Observational data suggest that CDT, when used in patients with intermediate-risk or high-risk PE, may reduce the risk of bleeding complications, and it may also be associated with lower in-hospital mortality [
8,
9,
30]. Nevertheless, current guidelines demand convincing high-quality data from randomised controlled trials before endorsing CDT as first-line therapy in patients without haemodynamic collapse [
5,
6,
10]. In addition, direct costs of catheter systems and procedures for advanced PE therapy need to be determined separately for each country’s hospital reimbursement system and, importantly, be weighed against their benefits in terms of reduced early complications, length of hospital and ICU stay, return to work and productivity and prevention of late sequelae of PE [
31]. In agreement with previous reports [
8,
9,
30], we observed a significant association between CDT and a reduction of in-hospital mortality and the length of hospital stay.
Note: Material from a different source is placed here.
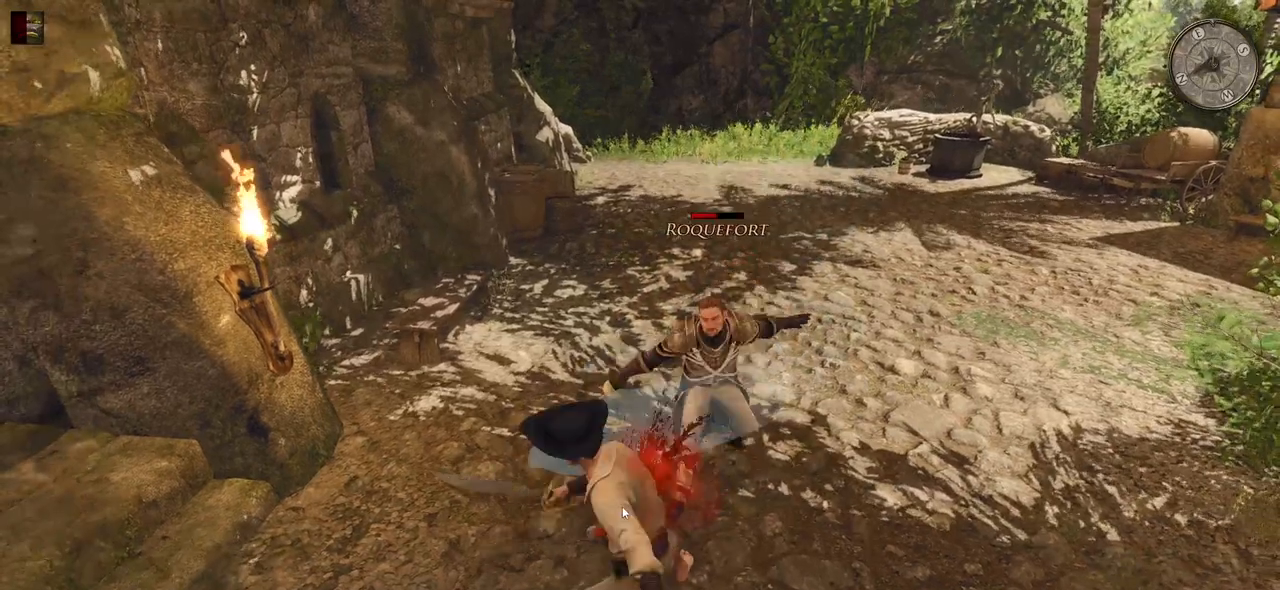
{"keys": [], "mouse": ["right"], "events": []}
Although CDT use was, as expected, associated with higher hospital costs in the entire group of patients with severe PE, this was no longer the case when the subgroup of high-risk patients with shock was analysed. These findings generate the hypothesis that the cost–benefit ratio of CDT might become increasingly favourable with increasing severity of PE.
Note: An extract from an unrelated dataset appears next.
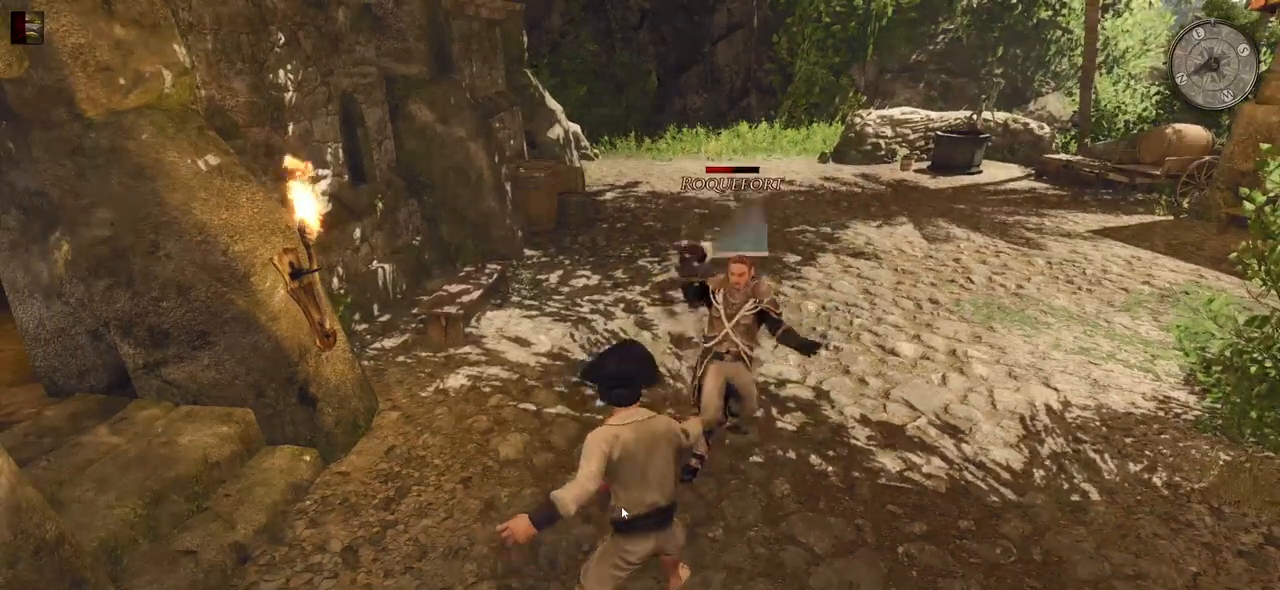
{"keys": [], "mouse": [], "events": [[500, "mouse_right", "up"]]}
Some limitations exist and caution is warranted when attempting to translate associations found in an analysis of nationwide data into possible causal relationships between treatment modalities and hospital outcomes, complications and/or costs. Firstly, neither the physicians’ rationale regarding patient selection for individual therapeutic measures nor the exact timing of complications during the hospital stay, particularly in relation to systemic thrombolysis or advanced interventional procedures, can be retrieved from this type of aggregated observational data. A typical example of this limitation is our finding that patients with PE and shock who underwent thrombolysis appeared to have major bleeding less frequently than those who did not, seemingly contradicting the established bleeding risk of this treatment form [
32]. This may be due to the fact that patients with an excessive bleeding risk (which is often the case in this risk category) do not receive this type of treatment in clinical practice [
6] but bleed nevertheless, even on heparin anticoagulation alone; besides, patients with shock have a high in-hospital case fatality, and major bleeding occurring immediately before death may have been underreported.
Secondly, due to the nature of an ICD- and OPS-code-based analysis, classification of the severity of PE in the present study may not exactly correspond to the definition proposed by European guidelines [
6]. Besides, underreporting of adverse events and/or undercoding of procedures cannot be excluded. However, it is very unlikely that costly complications and treatments were ‘forgotten’, considering the reimbursement efforts of all involved hospitals. Thirdly, we cannot exclude an interdependence of patients’ comorbidities which were included in the progressive adjustment models of our multivariable regression analysis. Finally, no follow-up evaluation after hospital discharge was available. Ongoing randomised trials will help to determine not only the efficacy and safety of CDT techniques compared to medical treatment but also if their implementation on a larger scale and across different healthcare reimbursement systems is cost-effective [
33].
In conclusion, the present study provided actual cost-of-illness data for the entire population hospitalised for acute PE in a large European country over a 5-year period. Our results help to identify current and emerging cost drivers. They may inform reimbursement decisions by policymakers and help to guide future health economic analysis of advanced treatment options for patients with intermediate-and high-risk PE.